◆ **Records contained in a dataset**
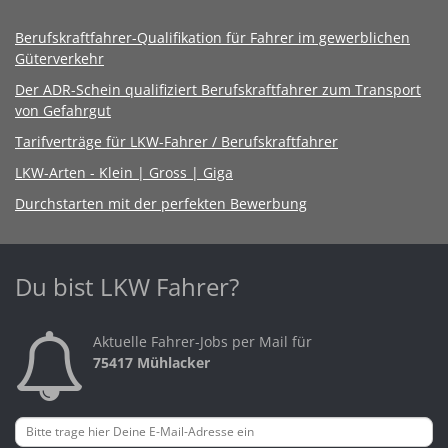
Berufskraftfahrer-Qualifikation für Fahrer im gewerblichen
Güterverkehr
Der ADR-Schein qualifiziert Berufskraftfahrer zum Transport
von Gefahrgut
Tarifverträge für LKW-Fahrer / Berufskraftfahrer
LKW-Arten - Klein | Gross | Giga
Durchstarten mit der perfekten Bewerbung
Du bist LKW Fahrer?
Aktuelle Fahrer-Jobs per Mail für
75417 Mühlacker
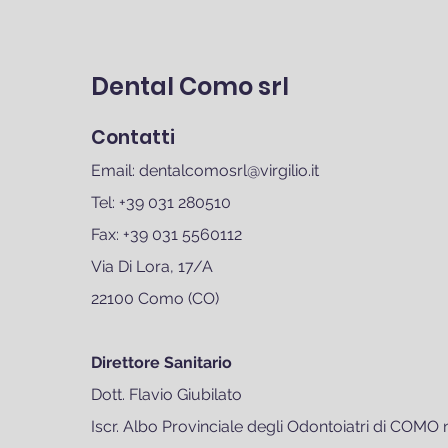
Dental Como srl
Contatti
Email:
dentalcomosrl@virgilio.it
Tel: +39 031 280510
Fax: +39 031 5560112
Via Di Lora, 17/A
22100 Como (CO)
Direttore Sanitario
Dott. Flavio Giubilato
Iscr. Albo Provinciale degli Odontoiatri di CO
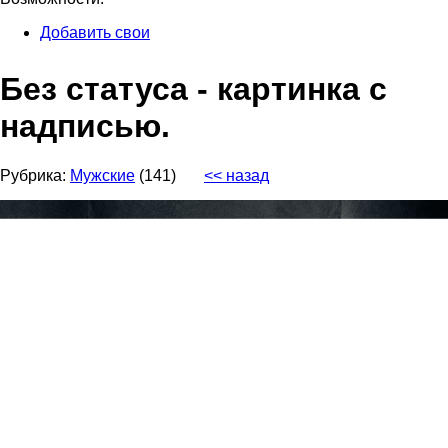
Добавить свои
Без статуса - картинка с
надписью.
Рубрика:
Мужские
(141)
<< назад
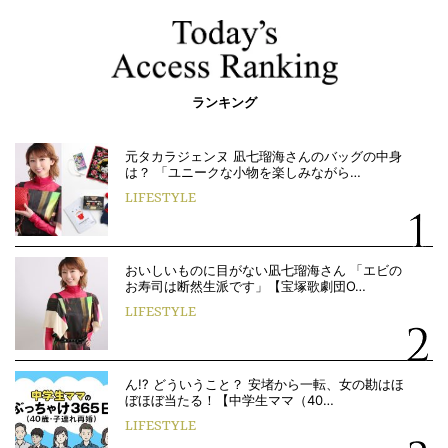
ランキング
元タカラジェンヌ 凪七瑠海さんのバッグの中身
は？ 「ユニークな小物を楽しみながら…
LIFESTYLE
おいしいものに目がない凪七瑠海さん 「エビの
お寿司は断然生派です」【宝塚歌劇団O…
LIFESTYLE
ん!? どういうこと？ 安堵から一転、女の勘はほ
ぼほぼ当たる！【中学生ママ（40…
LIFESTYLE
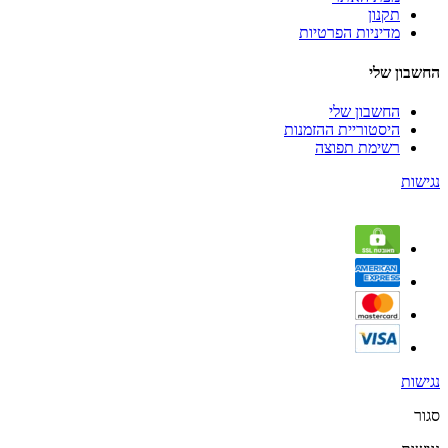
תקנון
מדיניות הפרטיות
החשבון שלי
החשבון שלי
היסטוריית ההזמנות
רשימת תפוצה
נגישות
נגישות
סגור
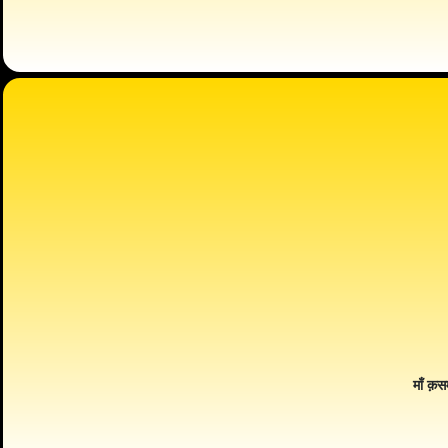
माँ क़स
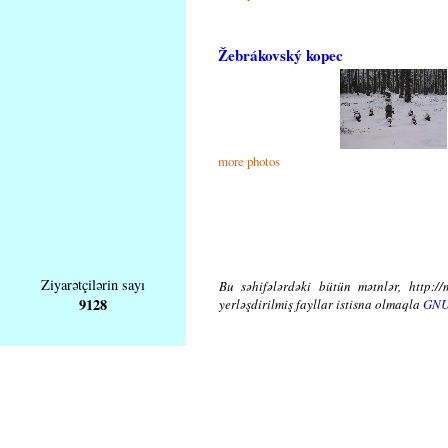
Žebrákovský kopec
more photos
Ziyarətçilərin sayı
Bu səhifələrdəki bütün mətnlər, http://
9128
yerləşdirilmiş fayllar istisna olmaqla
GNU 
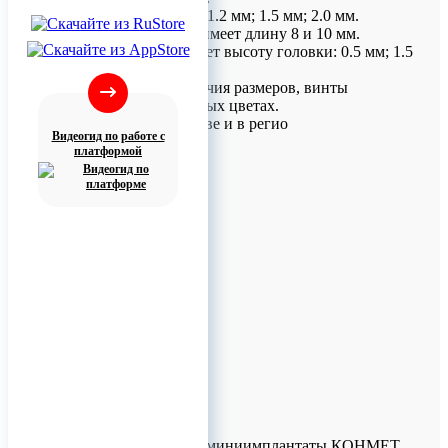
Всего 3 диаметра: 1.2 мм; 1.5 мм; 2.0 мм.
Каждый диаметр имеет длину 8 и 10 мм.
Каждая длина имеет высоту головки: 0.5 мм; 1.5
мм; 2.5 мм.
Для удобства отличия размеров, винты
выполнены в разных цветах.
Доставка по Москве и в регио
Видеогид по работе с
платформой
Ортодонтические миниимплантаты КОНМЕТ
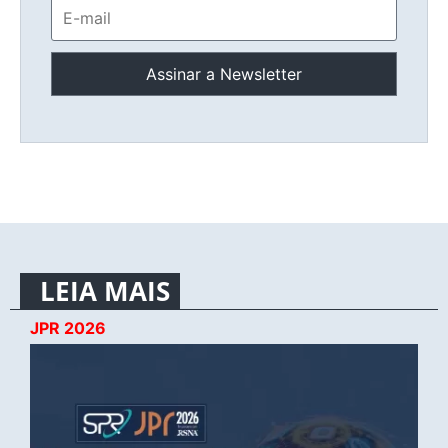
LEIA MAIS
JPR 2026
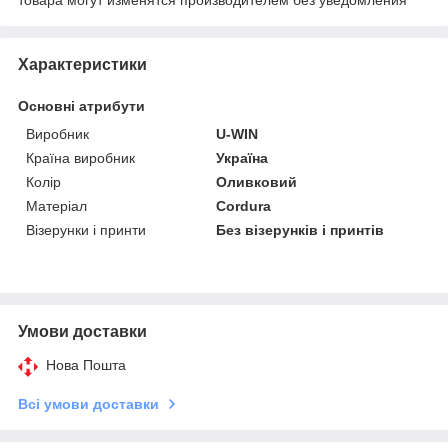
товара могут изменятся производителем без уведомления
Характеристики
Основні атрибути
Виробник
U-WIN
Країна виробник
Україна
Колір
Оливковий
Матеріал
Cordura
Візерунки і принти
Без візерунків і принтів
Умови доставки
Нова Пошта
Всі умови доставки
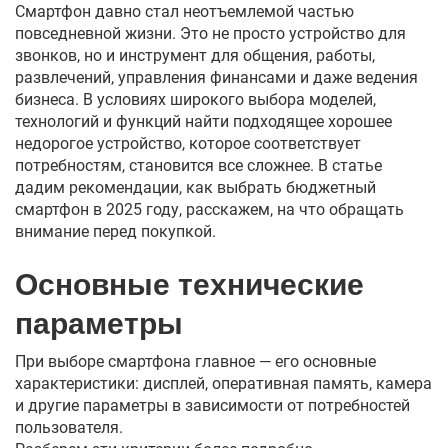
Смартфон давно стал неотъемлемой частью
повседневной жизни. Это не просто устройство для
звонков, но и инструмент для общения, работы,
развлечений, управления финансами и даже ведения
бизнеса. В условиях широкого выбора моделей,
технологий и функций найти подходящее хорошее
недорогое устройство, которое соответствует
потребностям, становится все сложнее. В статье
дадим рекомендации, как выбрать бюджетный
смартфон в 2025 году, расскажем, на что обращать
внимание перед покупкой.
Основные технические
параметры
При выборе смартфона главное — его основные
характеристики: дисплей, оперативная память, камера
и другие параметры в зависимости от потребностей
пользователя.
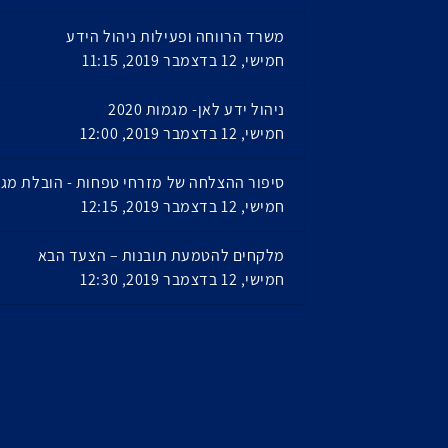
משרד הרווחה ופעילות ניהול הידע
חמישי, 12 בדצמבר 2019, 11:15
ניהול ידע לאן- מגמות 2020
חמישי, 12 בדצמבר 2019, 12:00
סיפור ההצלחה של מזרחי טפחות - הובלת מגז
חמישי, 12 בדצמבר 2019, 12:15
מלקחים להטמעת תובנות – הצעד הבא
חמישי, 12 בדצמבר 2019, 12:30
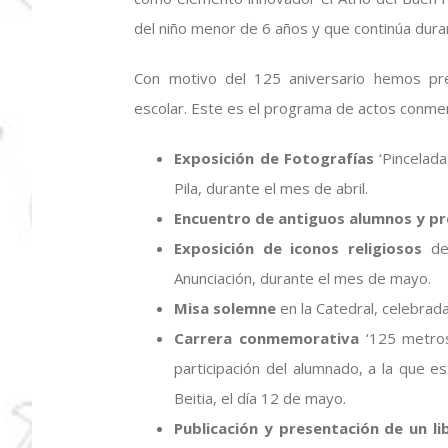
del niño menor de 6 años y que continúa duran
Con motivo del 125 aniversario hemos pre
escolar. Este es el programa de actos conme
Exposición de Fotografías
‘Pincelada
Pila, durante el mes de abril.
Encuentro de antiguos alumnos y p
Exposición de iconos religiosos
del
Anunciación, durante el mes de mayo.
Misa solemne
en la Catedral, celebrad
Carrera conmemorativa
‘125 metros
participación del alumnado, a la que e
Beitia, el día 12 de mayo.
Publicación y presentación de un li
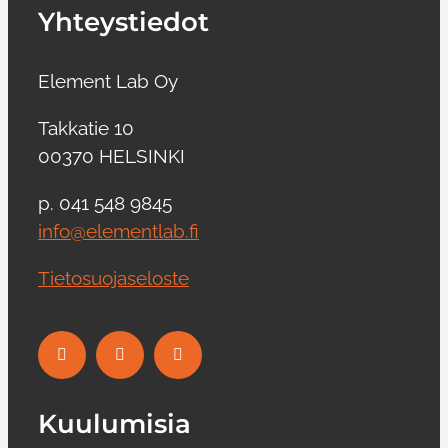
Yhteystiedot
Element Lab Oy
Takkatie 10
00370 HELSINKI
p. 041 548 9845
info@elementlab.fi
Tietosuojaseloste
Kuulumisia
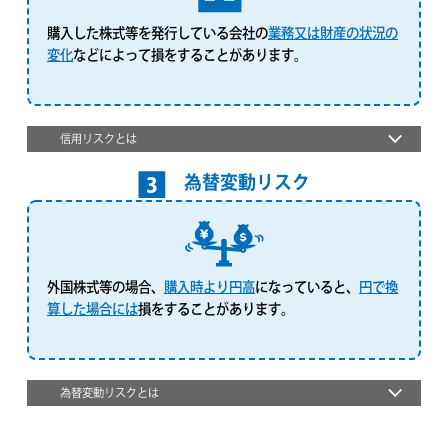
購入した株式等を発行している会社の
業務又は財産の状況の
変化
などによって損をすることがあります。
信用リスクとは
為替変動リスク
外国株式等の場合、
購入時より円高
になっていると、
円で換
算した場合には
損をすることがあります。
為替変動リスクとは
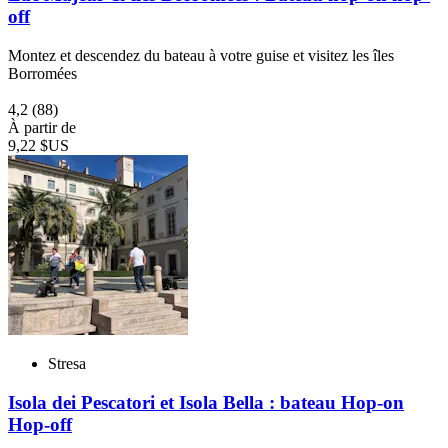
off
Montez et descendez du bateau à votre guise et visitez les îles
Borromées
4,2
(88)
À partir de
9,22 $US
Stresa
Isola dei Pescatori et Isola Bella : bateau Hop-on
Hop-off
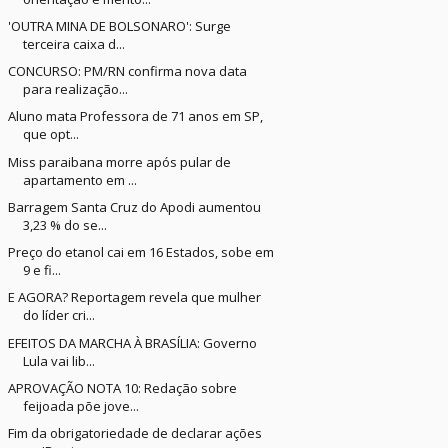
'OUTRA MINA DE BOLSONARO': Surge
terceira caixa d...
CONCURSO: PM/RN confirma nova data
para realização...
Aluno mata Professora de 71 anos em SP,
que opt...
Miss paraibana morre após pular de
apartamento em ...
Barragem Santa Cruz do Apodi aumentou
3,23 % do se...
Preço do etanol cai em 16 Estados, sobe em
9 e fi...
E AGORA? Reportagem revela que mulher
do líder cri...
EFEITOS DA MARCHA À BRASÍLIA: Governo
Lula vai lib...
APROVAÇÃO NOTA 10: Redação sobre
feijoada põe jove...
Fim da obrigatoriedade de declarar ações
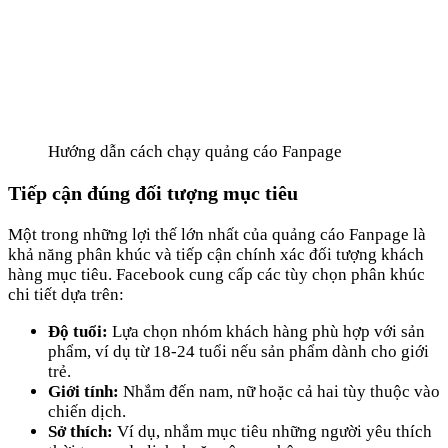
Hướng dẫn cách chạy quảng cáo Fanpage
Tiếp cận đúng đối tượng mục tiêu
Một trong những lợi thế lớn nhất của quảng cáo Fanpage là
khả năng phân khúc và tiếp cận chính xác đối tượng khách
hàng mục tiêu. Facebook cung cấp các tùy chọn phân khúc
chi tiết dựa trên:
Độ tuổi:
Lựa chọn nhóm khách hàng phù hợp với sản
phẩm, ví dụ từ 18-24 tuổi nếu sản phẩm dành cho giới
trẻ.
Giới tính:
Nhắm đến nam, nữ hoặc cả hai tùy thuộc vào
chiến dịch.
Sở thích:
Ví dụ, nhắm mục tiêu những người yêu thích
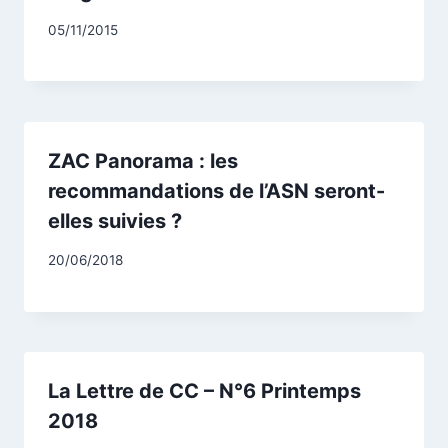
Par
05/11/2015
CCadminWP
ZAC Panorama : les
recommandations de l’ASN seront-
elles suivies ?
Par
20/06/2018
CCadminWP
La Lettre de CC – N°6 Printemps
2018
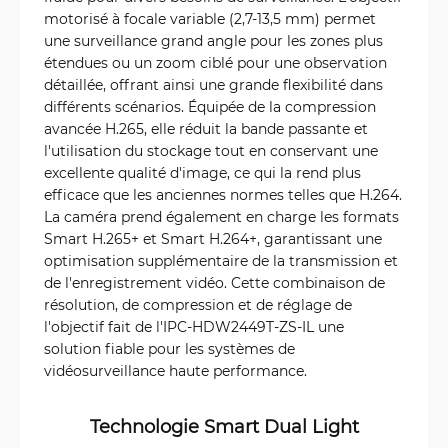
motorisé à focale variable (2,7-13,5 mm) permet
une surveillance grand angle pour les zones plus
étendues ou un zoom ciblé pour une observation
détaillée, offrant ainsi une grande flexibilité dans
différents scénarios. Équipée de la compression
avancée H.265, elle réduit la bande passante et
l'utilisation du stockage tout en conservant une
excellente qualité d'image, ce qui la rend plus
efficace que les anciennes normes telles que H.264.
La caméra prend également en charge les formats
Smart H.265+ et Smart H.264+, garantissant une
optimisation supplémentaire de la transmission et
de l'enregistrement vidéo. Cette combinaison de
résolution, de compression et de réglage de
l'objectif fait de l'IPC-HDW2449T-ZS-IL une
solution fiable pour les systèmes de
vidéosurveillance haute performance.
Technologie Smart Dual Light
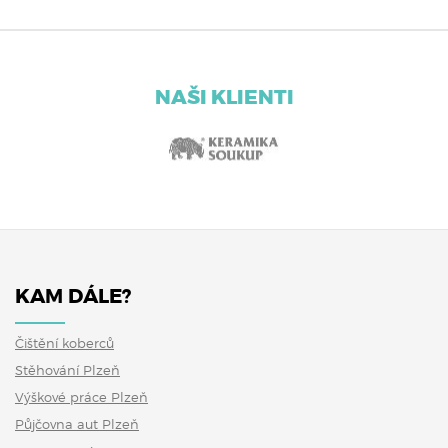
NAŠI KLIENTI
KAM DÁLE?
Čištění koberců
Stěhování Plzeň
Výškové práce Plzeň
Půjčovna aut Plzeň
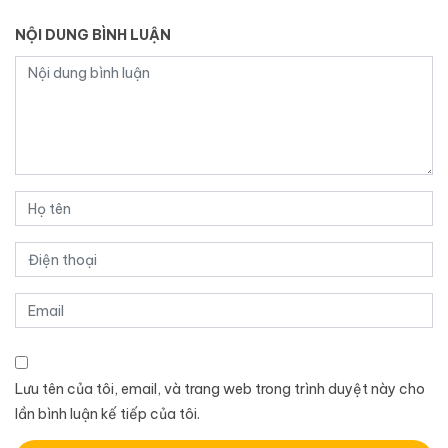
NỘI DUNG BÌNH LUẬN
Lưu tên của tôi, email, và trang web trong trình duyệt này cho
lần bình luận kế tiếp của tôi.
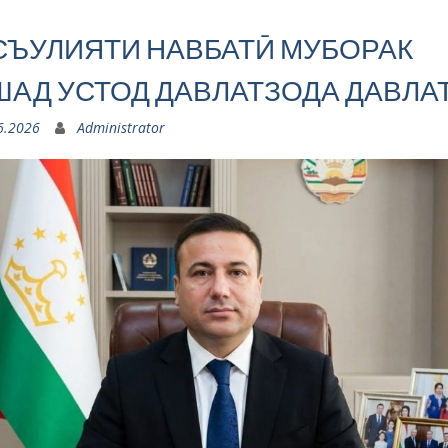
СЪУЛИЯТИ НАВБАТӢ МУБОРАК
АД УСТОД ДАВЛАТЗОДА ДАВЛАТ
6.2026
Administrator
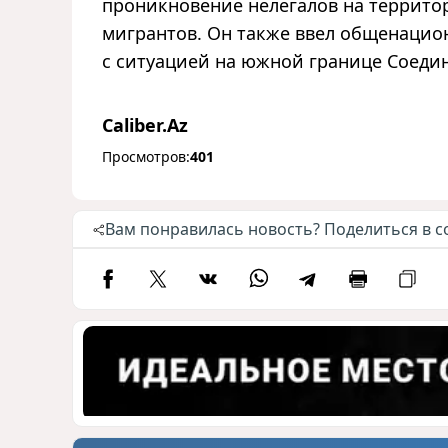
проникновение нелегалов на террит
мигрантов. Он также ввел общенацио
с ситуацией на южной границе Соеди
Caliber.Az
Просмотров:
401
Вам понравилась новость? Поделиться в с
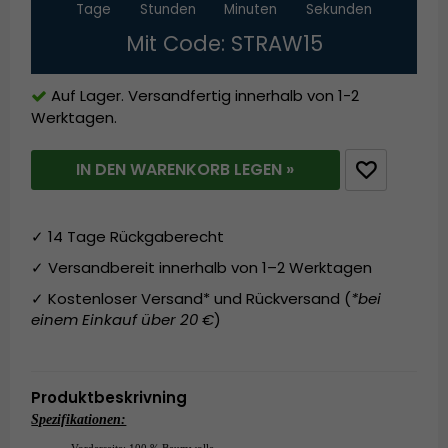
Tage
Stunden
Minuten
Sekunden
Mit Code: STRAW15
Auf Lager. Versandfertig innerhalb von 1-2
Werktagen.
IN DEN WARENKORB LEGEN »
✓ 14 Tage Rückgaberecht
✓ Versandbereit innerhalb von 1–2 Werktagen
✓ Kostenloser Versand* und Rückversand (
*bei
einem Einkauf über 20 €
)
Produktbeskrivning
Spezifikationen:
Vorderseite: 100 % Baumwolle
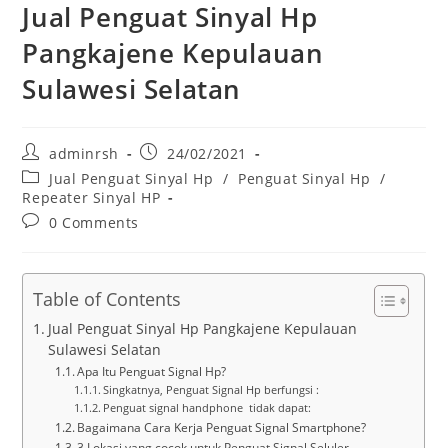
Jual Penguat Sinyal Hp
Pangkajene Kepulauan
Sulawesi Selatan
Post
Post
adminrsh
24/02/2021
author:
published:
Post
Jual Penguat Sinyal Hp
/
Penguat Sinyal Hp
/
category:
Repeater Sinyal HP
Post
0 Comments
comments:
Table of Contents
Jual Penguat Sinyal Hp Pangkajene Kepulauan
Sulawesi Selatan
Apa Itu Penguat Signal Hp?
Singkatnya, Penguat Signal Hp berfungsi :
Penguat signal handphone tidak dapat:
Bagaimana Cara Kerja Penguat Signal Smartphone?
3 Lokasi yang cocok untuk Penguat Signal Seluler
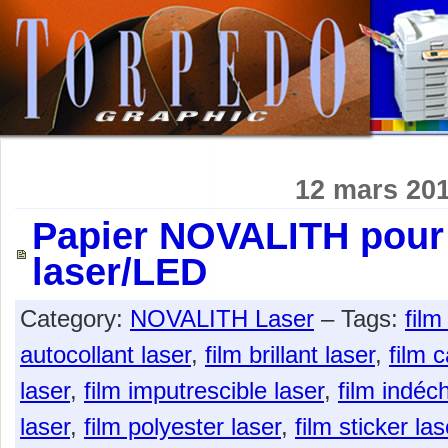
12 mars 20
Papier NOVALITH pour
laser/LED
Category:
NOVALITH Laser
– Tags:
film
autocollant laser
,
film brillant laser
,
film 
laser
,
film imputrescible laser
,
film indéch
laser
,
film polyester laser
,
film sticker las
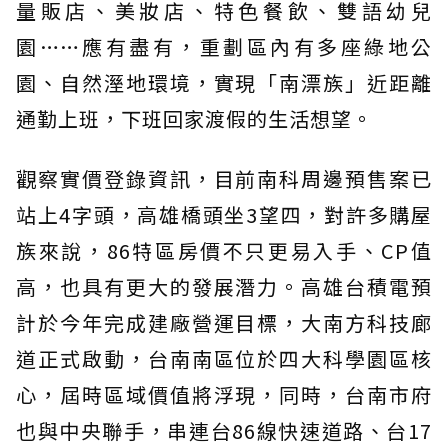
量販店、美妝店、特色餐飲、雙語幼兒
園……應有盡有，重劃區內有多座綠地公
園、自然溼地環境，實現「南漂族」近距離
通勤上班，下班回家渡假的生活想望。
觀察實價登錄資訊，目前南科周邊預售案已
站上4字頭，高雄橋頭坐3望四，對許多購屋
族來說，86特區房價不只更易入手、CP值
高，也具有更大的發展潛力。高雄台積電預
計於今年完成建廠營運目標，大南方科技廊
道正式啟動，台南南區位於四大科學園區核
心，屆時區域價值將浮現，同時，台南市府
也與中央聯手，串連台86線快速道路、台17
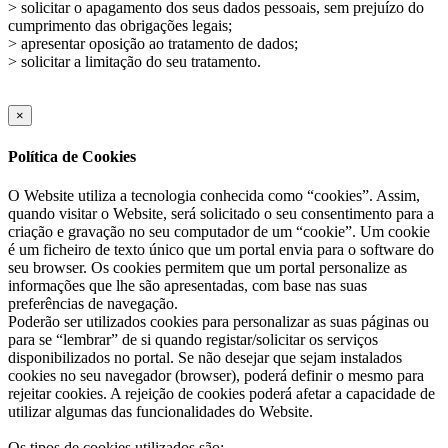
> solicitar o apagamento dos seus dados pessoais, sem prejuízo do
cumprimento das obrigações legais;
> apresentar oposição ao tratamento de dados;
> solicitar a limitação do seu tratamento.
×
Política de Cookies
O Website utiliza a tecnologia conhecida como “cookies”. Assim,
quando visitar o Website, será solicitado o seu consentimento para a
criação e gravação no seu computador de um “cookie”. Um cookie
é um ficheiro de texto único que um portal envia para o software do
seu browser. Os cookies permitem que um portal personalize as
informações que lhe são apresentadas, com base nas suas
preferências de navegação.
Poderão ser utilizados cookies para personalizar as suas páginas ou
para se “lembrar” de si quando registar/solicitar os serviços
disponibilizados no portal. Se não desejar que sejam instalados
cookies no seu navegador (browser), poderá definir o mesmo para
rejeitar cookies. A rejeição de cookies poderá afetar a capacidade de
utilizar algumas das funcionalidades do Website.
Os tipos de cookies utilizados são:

◆ **Directions for this task**
Each line above starting at the one holding "потребностям, становится все" and ending at the one holding "Pila, durante el mes de abril." should be set down exactly as it stands, both ends included, with no pictures.

◆ **Exercise response**
потребностям, становится все сложнее. В статье
дадим рекомендации, как выбрать бюджетный
смартфон в 2025 году, расскажем, на что обращать
внимание перед покупкой.
Основные технические
параметры
При выборе смартфона главное — его основные
характеристики: дисплей, оперативная память, камера
и другие параметры в зависимости от потребностей
пользователя.
משרד הרווחה ופעילות ניהול הידע
חמישי, 12 בדצמבר 2019, 11:15
ניהול ידע לאן- מגמות 2020
חמישי, 12 בדצמבר 2019, 12:00
סיפור ההצלחה של מזרחי טפחות - הובלת מגז
חמישי, 12 בדצמבר 2019, 12:15
מלקחים להטמעת תובנות – הצעד הבא
חמישי, 12 בדצמבר 2019, 12:30
del niño menor de 6 años y que continúa duran
Con motivo del 125 aniversario hemos pre
escolar. Este es el programa de actos conme
Exposición de Fotografías
‘Pincelada
Pila, durante el mes de abril.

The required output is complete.